The teacher asked if 14560 is divisible by all of 2, 4, 5, 8, and 10. Guna checked for divisibility of 14560 by only two of these numbers and then declared that it was also divisible by all of them. What could those two numbers be?
Solution:
If 14560 is divisible by 8 and 10, then it is also divisible by all the given numbers.

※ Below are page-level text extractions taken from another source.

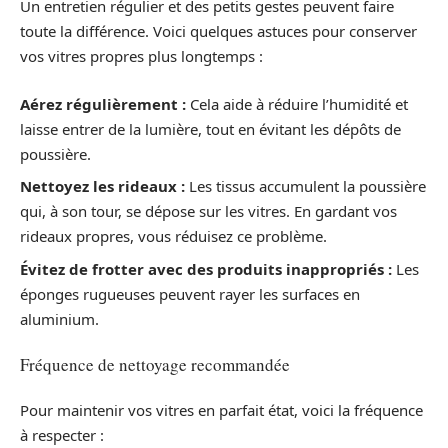
Un entretien régulier et des petits gestes peuvent faire
toute la différence. Voici quelques astuces pour conserver
vos vitres propres plus longtemps :
Aérez régulièrement :
Cela aide à réduire l’humidité et
laisse entrer de la lumière, tout en évitant les dépôts de
poussière.
Nettoyez les rideaux :
Les tissus accumulent la poussière
qui, à son tour, se dépose sur les vitres. En gardant vos
rideaux propres, vous réduisez ce problème.
Évitez de frotter avec des produits inappropriés :
Les
éponges rugueuses peuvent rayer les surfaces en
aluminium.
Fréquence de nettoyage recommandée
Pour maintenir vos vitres en parfait état, voici la fréquence
à respecter :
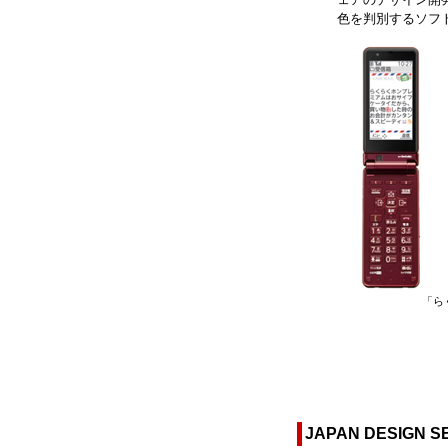
色を判別するソフ
「ら
JAPAN DESIGN S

Only the last three digits matter when deciding if a given number is divisible by 8 as it is also divisible by 2 and 4.
If the unit place is 0 it is divisible by 10 and 5.
Question 6.
Which of the following numbers are divisible by all of 2, 4, 5, 8 and 10: 572, 2352, 5600, 6000, 77622160?
Solution:
5600, 6000, 77622160
Question 7.
Write two numbers whose product is 10000. The two numbers should not have 0 as the unit digit.
Solution:
Prime factorisation of 10000 = 2 × 2 × 2 × 2 × 5 × 5 × 5 × 5.
So, the two numbers are 16 and 625 whose product is 10000.